Pauls Valley Democrat
Though the previous year saw a major milestone reached for Elmore City in its water treatment goals, it is with the new year that efforts made will see the final results.
Another major step in the refurbishment of their old plant is expected to be reached early next week when the city council meets to vote on the bids submitted, Tuesday, Jan. 8, according to City Clerk/Treasurer Lisa Rollings.
After bids were opened back in November, the two companies that submitted bids for work on the project are JoeDee Construction and Downey Construction, and a decision will proceed likely without any delay.
“I don’t see why not, they’ve had 30 days to award a bid… I’m sure they will,” said Rollings. “Obviously more than likely we’ll take the low bid.”
Rollings noted that there were about four or five contractors who showed up to the early pre-bid meeting to gauge the project, but when the sealed bids were opened at the end of November, there were only two interested.
Funding the project will be a Southern Oklahoma Development Association community development block grant through the Oklahoma Department of Commerce for about $245,000.
It will be matched by city funds of about $246,780 and $15,000 for SODA to act in an administrative role to cover work with a total project cost of $491,780, according to Robert Mullins, project engineer with Mehlburger Brawley.
Work with Garvin County crews to do some of the preliminary work like dirt work as well as forming the two needed lagoons has already been one of the early steps and once construction starts the awarded contractor would then work on replacing old seals, putting in needed structures, painting and the main electrical panel.
According to a previous Democrat article, all of the work was broken up into individual line items that were bid on separately, so this means both companies could end up being involved in restoration.
In the end, this means a possible construction start date within a few months once a bid is awarded and a sigh of relief for many like Rollings, who have been working on the idea for the past couple of years.
Other than ensuring they won’t have to purchase water from outside the community through Pauls Valley’s rural water district like they have for several years, it will also eventually free up pursuits for other projects the city has in mind.

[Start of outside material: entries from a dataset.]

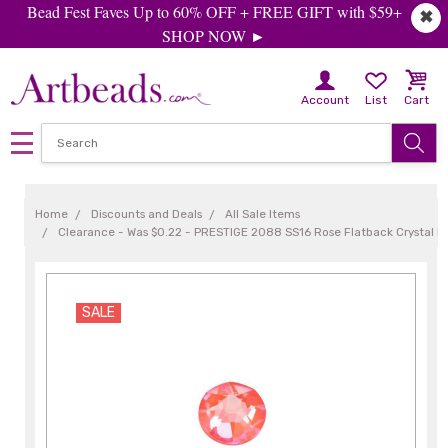
Bead Fest Faves Up to 60% OFF + FREE GIFT with $59+
✖
SHOP NOW ►
Account
List
Cart
Home
Discounts and Deals
All Sale Items
Clearance - Was $0.22 - PRESTIGE 2088 SS16 Rose Flatback Crystal El
SALE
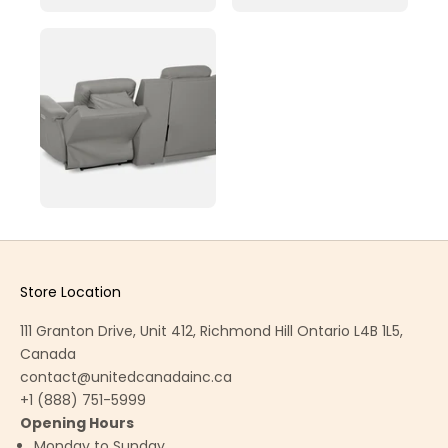
Store Location
111 Granton Drive, Unit 412, Richmond Hill Ontario L4B 1L5,
Canada
contact@unitedcanadainc.ca
+1 (888) 751-5999
Opening Hours
Monday to Sunday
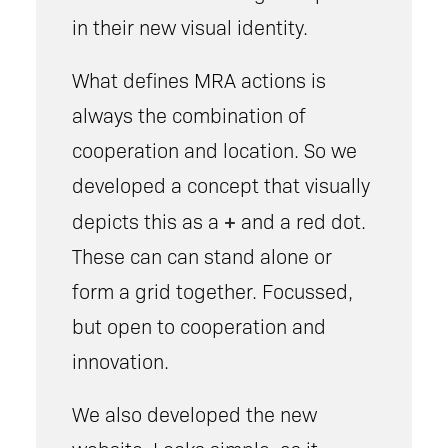
in their new visual identity.
What defines MRA actions is
always the combination of
cooperation and location. So we
developed a concept that visually
+
depicts this as a
and a red dot.
These can can stand alone or
form a grid together. Focussed,
but open to cooperation and
innovation.
We also developed the new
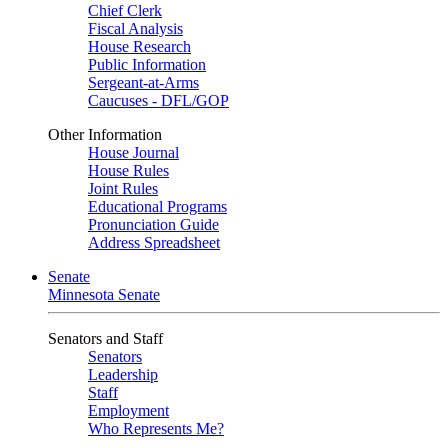
Chief Clerk
Fiscal Analysis
House Research
Public Information
Sergeant-at-Arms
Caucuses - DFL/GOP
Other Information
House Journal
House Rules
Joint Rules
Educational Programs
Pronunciation Guide
Address Spreadsheet
Senate
Minnesota Senate
Senators and Staff
Senators
Leadership
Staff
Employment
Who Represents Me?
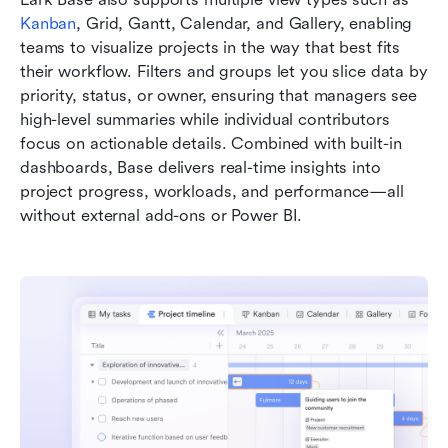
Kanban
, Grid, Gantt, Calendar, and Gallery, enabling 
teams to visualize projects in the way that best fits 
their workflow. Filters and groups let you slice data by 
priority, status, or owner, ensuring that managers see 
high-level summaries while individual contributors 
focus on actionable details. Combined with built-in 
dashboards, Base delivers real-time insights into 
project progress, workloads, and performance—all 
without external add-ons or Power BI.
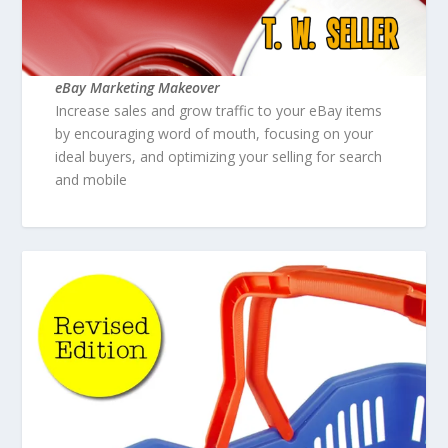
eBay Marketing Makeover
Increase sales and grow traffic to your eBay items
by encouraging word of mouth, focusing on your
ideal buyers, and optimizing your selling for search
and mobile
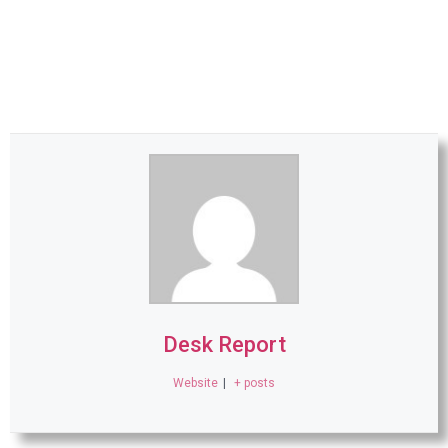
Desk Report
Website
|
+ posts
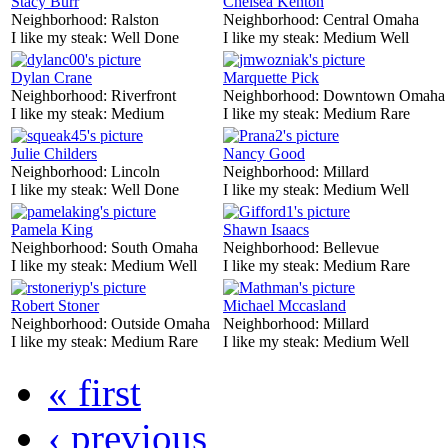
Stacy Burr
Chelsea Kenton
Neighborhood:
Ralston
Neighborhood:
Central Omaha
I like my steak:
Well Done
I like my steak:
Medium Well
Dylan Crane
Marquette Pick
Neighborhood:
Riverfront
Neighborhood:
Downtown Omaha
I like my steak:
Medium
I like my steak:
Medium Rare
Julie Childers
Nancy Good
Neighborhood:
Lincoln
Neighborhood:
Millard
I like my steak:
Well Done
I like my steak:
Medium Well
Pamela King
Shawn Isaacs
Neighborhood:
South Omaha
Neighborhood:
Bellevue
I like my steak:
Medium Well
I like my steak:
Medium Rare
Robert Stoner
Michael Mccasland
Neighborhood:
Outside Omaha
Neighborhood:
Millard
I like my steak:
Medium Rare
I like my steak:
Medium Well
« first
‹ previous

Included in future hopes is a grant application that could alleviate a lack of water in the lake if drought conditions continue, said Rollings.

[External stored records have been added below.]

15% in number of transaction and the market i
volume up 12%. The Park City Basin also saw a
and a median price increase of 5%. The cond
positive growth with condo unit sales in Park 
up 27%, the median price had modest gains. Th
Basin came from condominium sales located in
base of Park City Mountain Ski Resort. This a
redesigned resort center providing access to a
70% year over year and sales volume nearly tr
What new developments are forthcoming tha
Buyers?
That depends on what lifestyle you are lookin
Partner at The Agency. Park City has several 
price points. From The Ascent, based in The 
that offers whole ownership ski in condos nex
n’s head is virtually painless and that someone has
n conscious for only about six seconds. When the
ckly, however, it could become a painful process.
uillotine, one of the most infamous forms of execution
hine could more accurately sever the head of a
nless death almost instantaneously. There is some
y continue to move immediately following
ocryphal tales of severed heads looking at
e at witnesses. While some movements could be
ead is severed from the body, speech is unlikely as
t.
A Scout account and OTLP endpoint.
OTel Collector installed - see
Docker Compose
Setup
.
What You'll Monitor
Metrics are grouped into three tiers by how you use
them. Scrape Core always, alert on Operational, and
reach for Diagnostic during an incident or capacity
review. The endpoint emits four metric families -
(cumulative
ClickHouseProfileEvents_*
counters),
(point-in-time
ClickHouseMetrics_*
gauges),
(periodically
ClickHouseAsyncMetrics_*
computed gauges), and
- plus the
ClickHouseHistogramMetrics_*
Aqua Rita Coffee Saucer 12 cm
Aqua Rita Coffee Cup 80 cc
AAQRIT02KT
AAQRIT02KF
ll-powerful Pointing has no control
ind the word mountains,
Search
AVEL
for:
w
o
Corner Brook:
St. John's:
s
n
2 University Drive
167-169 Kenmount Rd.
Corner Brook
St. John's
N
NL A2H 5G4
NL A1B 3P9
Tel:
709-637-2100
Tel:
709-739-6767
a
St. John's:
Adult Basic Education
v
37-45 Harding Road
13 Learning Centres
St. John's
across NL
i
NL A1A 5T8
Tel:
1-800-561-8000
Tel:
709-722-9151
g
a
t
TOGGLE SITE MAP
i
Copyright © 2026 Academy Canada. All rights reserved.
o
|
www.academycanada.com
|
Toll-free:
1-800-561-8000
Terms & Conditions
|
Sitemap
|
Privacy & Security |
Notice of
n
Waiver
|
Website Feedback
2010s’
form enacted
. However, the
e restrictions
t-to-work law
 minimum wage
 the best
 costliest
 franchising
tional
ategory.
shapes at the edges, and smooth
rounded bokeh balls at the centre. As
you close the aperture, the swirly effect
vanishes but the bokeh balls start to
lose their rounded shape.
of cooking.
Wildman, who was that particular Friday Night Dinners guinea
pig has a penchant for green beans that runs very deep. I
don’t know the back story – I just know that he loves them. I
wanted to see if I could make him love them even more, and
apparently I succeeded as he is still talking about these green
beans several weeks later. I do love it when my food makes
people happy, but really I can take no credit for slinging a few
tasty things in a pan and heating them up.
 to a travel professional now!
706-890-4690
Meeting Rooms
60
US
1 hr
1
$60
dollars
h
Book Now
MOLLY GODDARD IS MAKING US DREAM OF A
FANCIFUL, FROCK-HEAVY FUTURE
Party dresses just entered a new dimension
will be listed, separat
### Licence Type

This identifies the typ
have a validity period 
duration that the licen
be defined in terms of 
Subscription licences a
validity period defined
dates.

The hope is by drilling a new well to either go into the lake or be directly pumped to the new water plant, they’d have another source that could meet the demands of the citizens who live there.

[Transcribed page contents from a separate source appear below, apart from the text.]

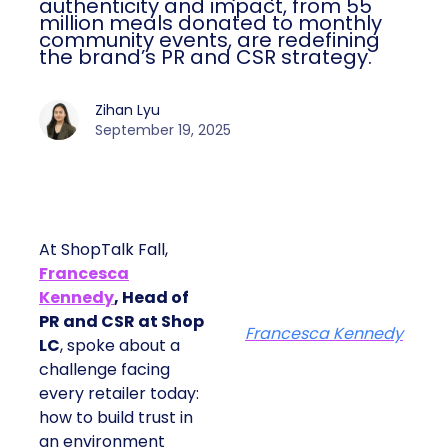
authenticity and impact, from 55
million meals donated to monthly
community events, are redefining
the brand’s PR and CSR strategy.
Zihan Lyu
September 19, 2025
At ShopTalk Fall,
Francesca
Kennedy
, Head of
PR and CSR at Shop
Francesca Kennedy
LC
, spoke about a
challenge facing
every retailer today:
how to build trust in
an environment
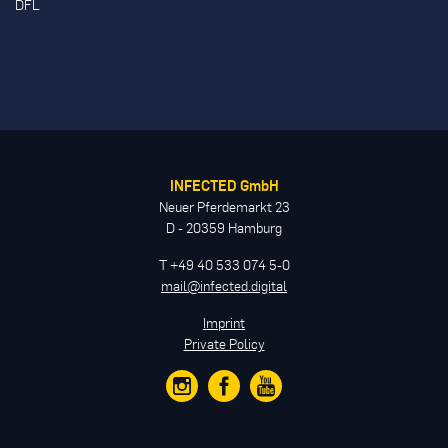
DFL
INFECTED GmbH
Neuer Pferdemarkt 23
D - 20359 Hamburg
T +49 40 533 074 5-0
mail@infected.digital
Imprint
Private Policy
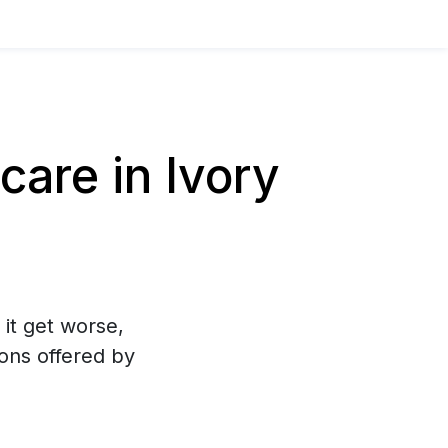
are in Ivory
 it get worse,
ons offered by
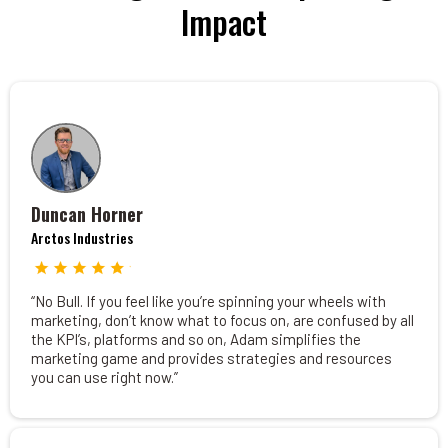
Impact
Duncan Horner
Arctos Industries
“No Bull. If you feel like you’re spinning your wheels with
marketing, don’t know what to focus on, are confused by all
the KPI’s, platforms and so on, Adam simplifies the
marketing game and provides strategies and resources
you can use right now.”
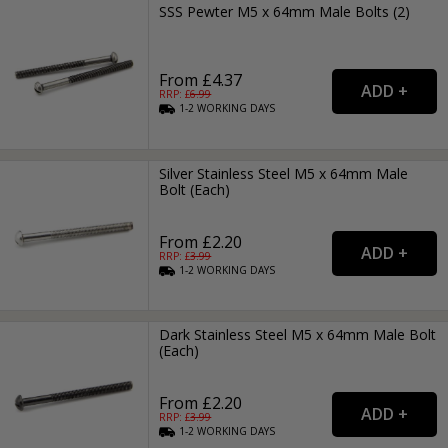
SSS Pewter M5 x 64mm Male Bolts (2)
From £4.37
RRP: £
6.99
1-2
WORKING
DAYS
Silver Stainless Steel M5 x 64mm Male
Bolt (Each)
From £2.20
RRP: £
3.99
1-2
WORKING
DAYS
Dark Stainless Steel M5 x 64mm Male Bolt
(Each)
From £2.20
RRP: £
3.99
1-2
WORKING
DAYS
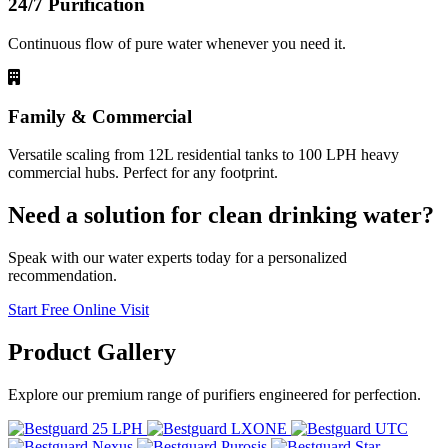
24/7 Purification
Continuous flow of pure water whenever you need it.
Family & Commercial
Versatile scaling from 12L residential tanks to 100 LPH heavy
commercial hubs. Perfect for any footprint.
Need a solution for clean drinking water?
Speak with our water experts today for a personalized
recommendation.
Start Free Online Visit
Product
Gallery
Explore our premium range of purifiers engineered for perfection.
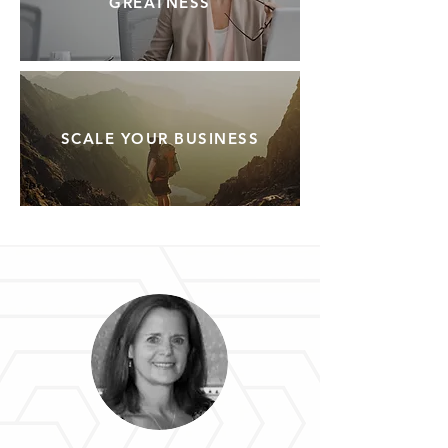
GREATNESS
SCALE YOUR BUSINESS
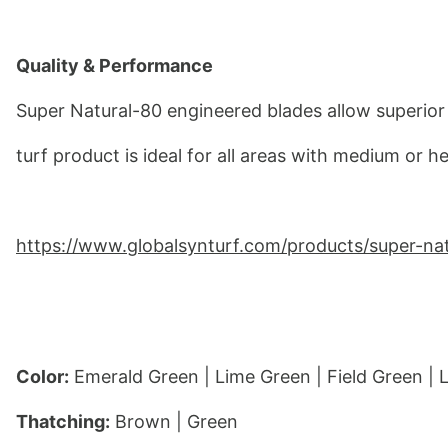
Quality & Performance
Super Natural-80 engineered blades allow superior 
turf product is ideal for all areas with medium or he
https://www.globalsynturf.com/products/super-na
Color:
 Emerald Green | Lime Green | Field Green |
Thatching:
 Brown | Green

However, Rollings is also hopeful upcoming city elections for positions like three council member seats and the mayor will only keep things moving as planned.
The project should already be well underway whether or not leadership changes occur with the filing period occurring Feb. 4-6, the elections set for April 2 and new terms beginning April 16.
“We will definitely have a water plant producing our own water in 2013,” said Rollings, who has several other grants that can’t be officially applied for until the money for the water plant is spent.
“It’s going to be nice from my viewpoint to have it all go away… have it be done.”